Terras indígenas, terras brasileiras: panorama econômico

Seguindo as análises sobre a mudança de paradigmas a respeito da utilização das terras indígenas para fins agropecuários, após a repercussão do caso dos indígenas da etnia Pareci no estado do Mato Grosso, esta nova abordagem traz um debate econômico para melhor compreensão da situação. 
Veja aqui a parte 1: Terras indígenas, terras brasileiras: que terras são essas? Veja aqui a parte 2: Terras indígenas, terras brasileiras: panorama social 
É sempre importante relembrar que a abordagem analítica, sem cunho ideológico obedece à preceitos constitucionais de igualar as condições de desenvolvimento dos cidadãos brasileiros independente de etnia ou religião (art. 3o., IV, Constituição Federal). 

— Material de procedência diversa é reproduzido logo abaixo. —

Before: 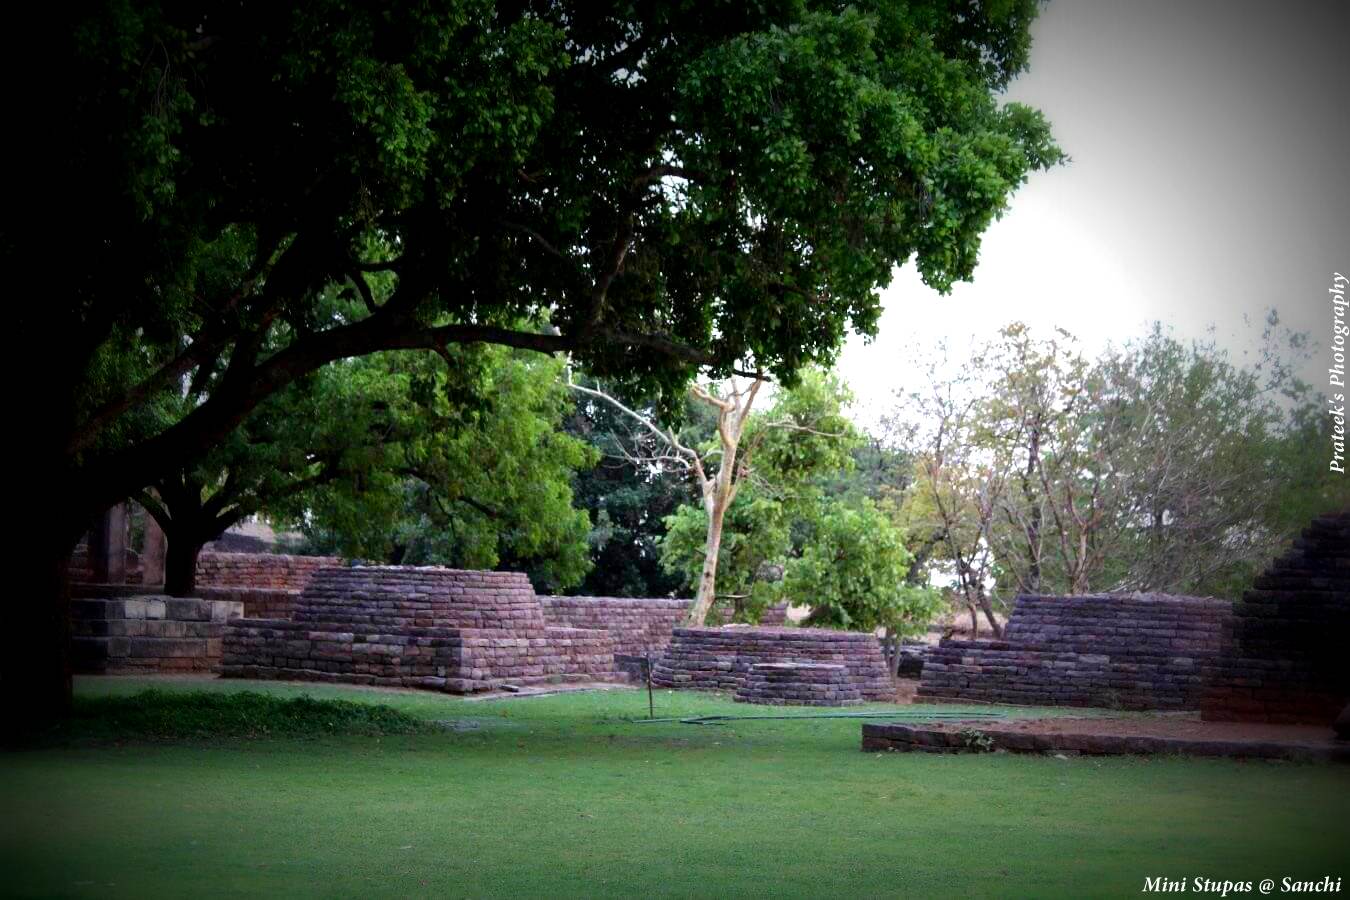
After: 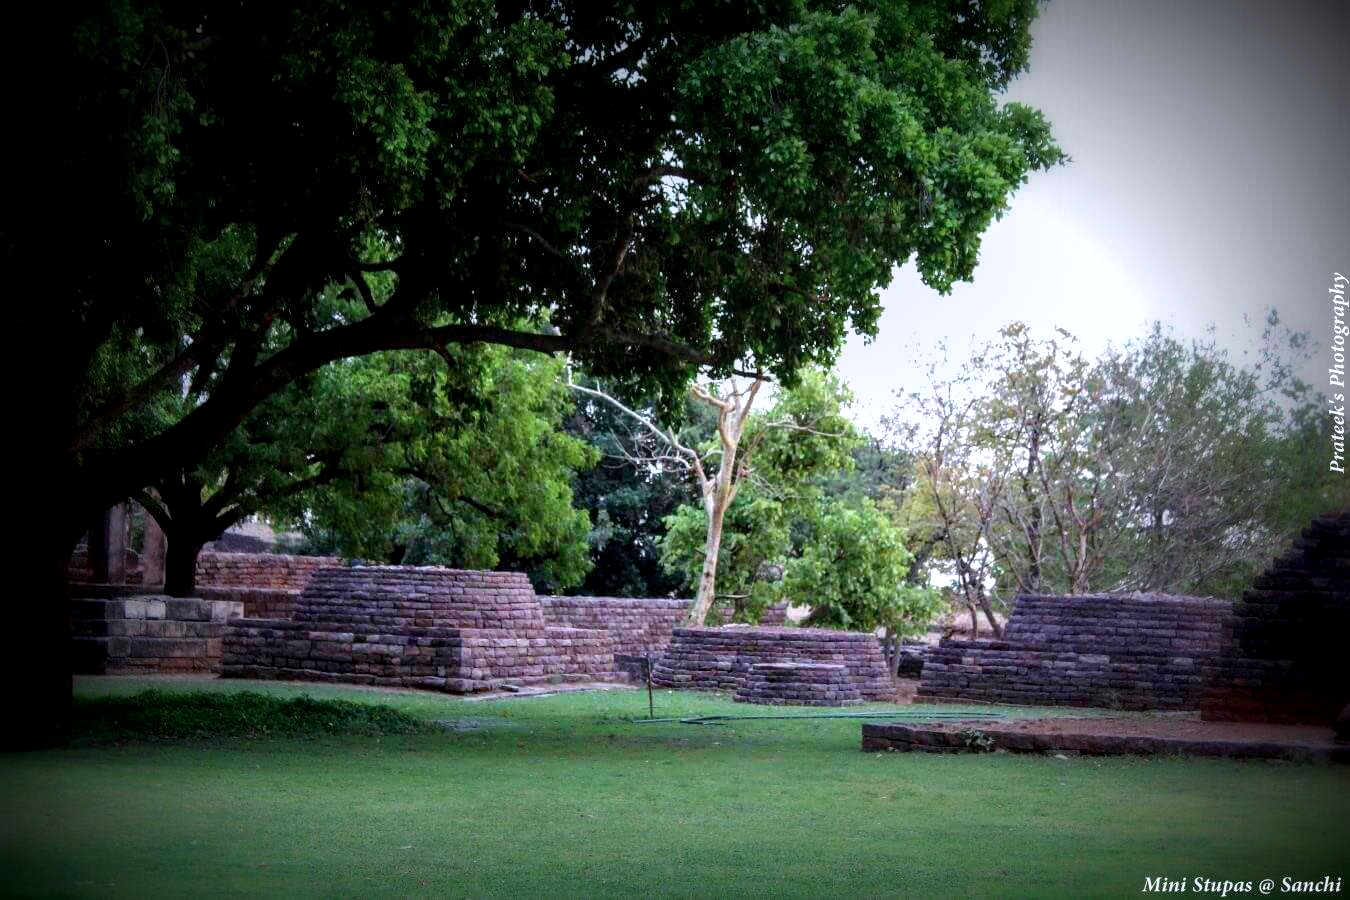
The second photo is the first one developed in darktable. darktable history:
local contrast: on, module defaults
color calibration: illuminant as shot in camera, x 0.358, y 0.373, temperature 4628.91 K
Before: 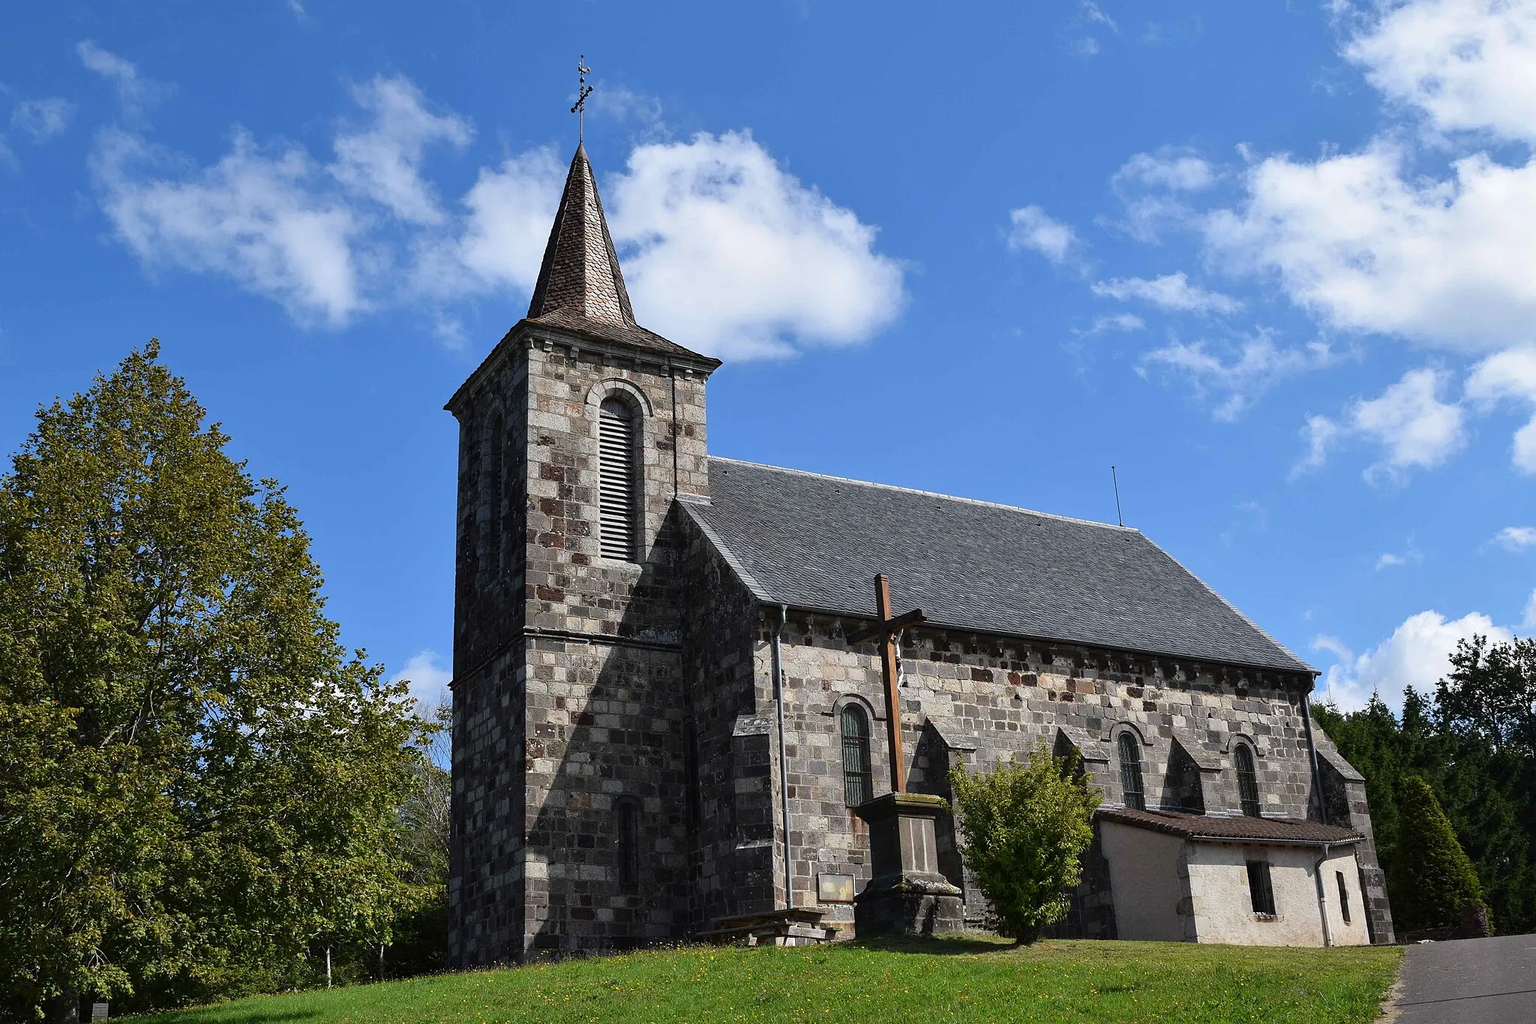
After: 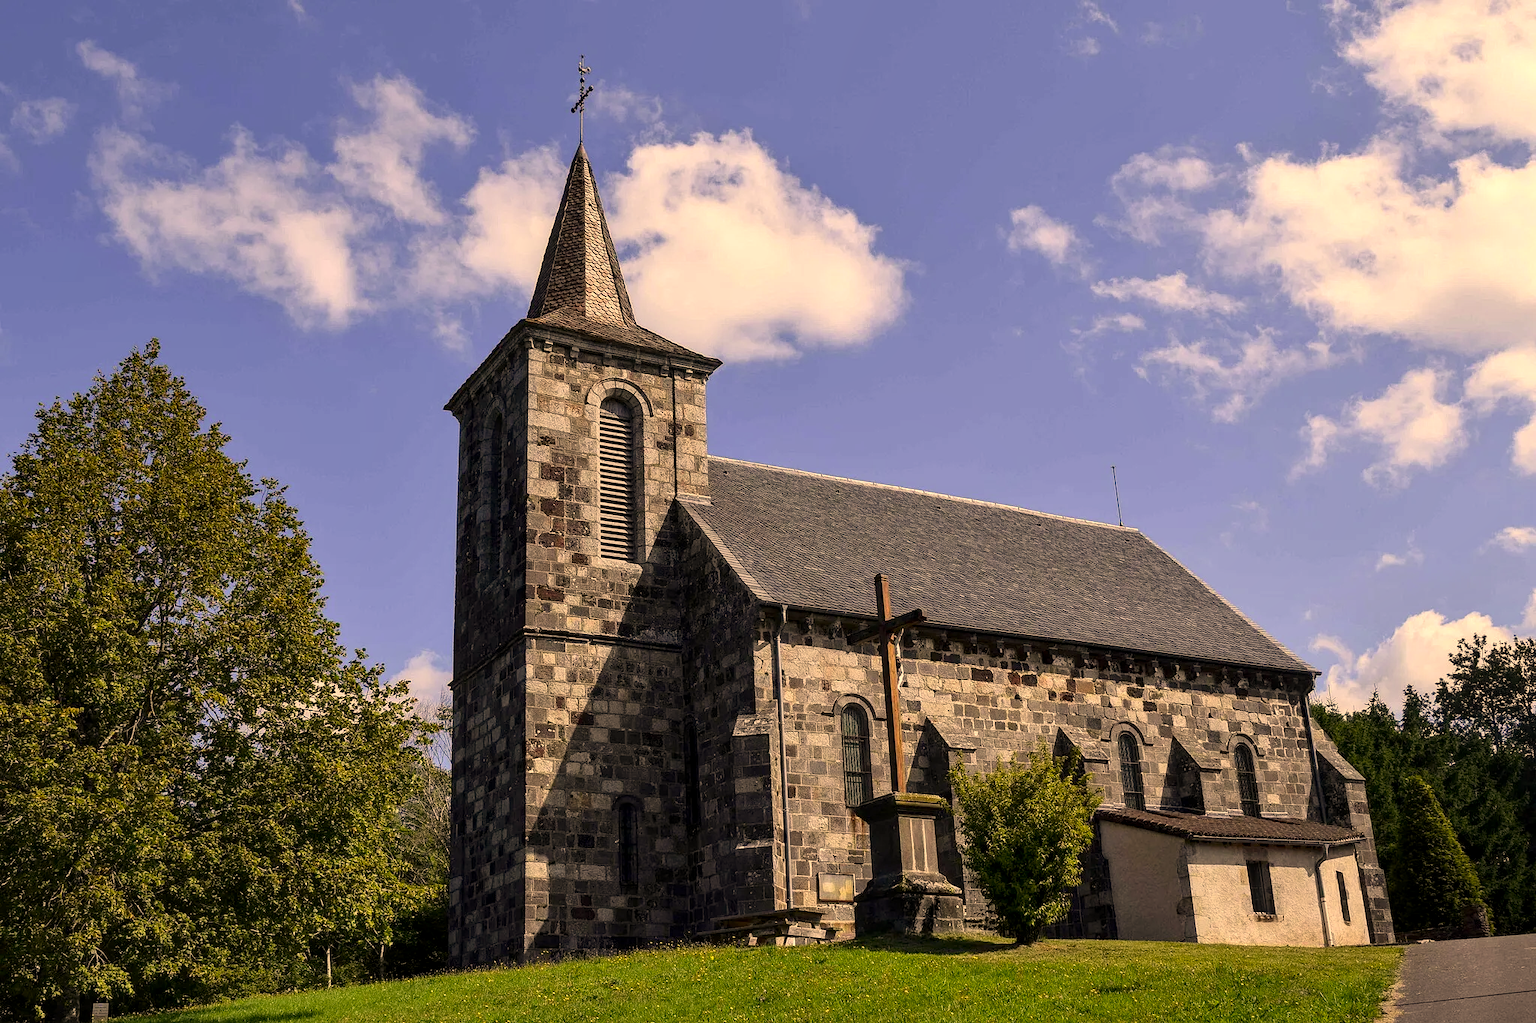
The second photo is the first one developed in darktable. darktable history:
color correction: highlights a* 14.77, highlights b* 31.69
local contrast: detail 130%
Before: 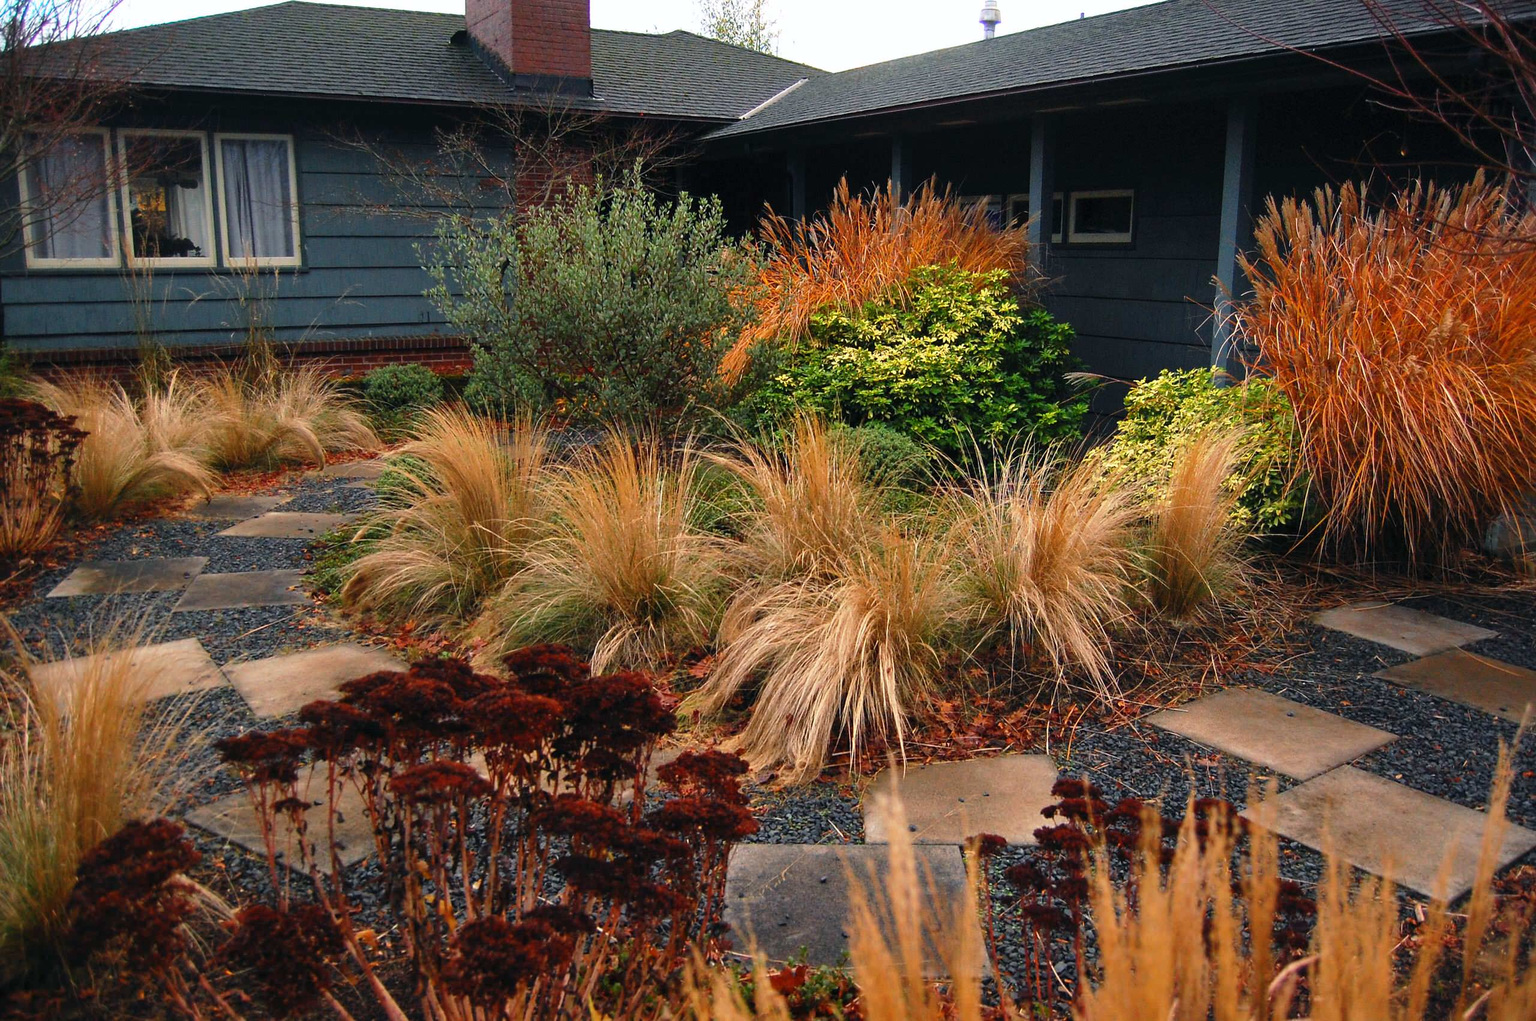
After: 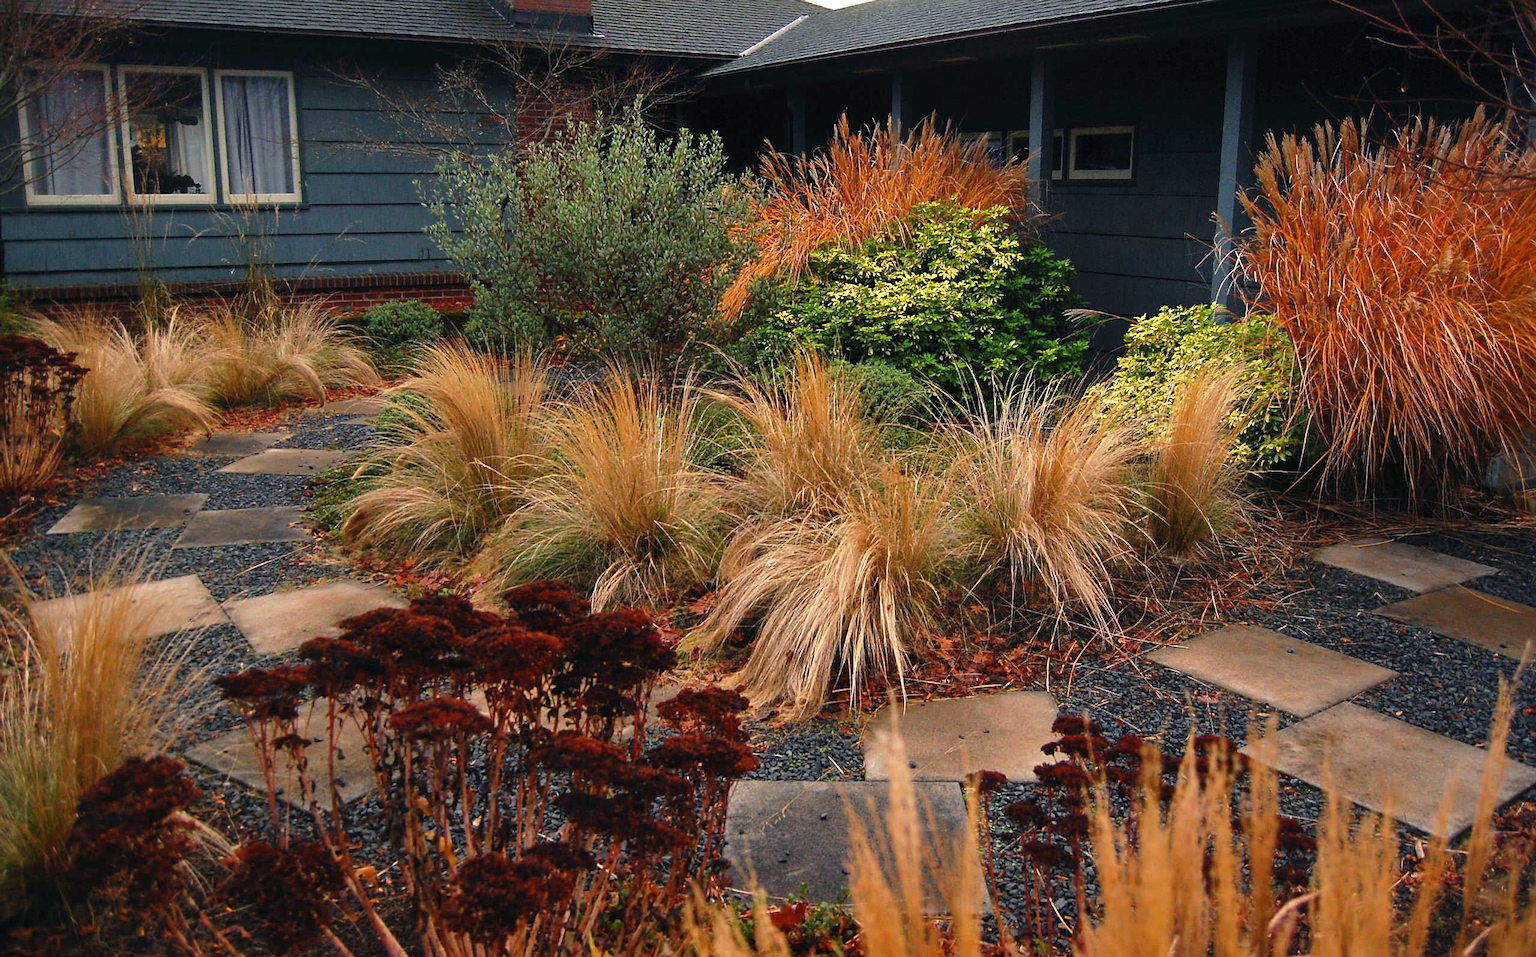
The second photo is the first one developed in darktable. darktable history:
crop and rotate: top 6.25%
sharpen: amount 0.2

Considerações sobre os dados ECONÔMICOS e territoriais
Para responder à pergunta, utilizamos como base, uma pesquisa exemplar feita em uma dissertação de mestrado da Universidade Federal da Grande Dourados¹, cujo modelo de pesquisa deveria ser replicado em cada estado para melhor gestão de políticas públicas de atribuição territorial, evitando o enfoque meramente ideológico.
A referida pesquisa aponta que, da área total do estado de Mato Grosso do Sul (35.714.553,2 hectares), são contabilizadas 17 culturas temporárias plantadas no estado, representando 12,09% do território estadual, as mais representativas foram a soja e milho com 5,56% do território, com representatividade no Valor Bruto da Produção, ilustrada pela figura 1.
Figura 1.Culturas temporárias plantadas no Mato Grosso do Sul representadas em Valor Bruto da Produção e percentual do território do estado em hectares.Fonte: Fernando Wosgrau
Conclui o pesquisador que, dos 28 municípios identificados – o estado possui 79 municípios – e que poderiam ter parte de suas áreas destinadas aos indígenas, ocupam pouco mais de 47% da área do estado, concentrando um VBP da soja que representa 60% do VBP total produzida em todos os municípios e do milho 67% do VBP total. 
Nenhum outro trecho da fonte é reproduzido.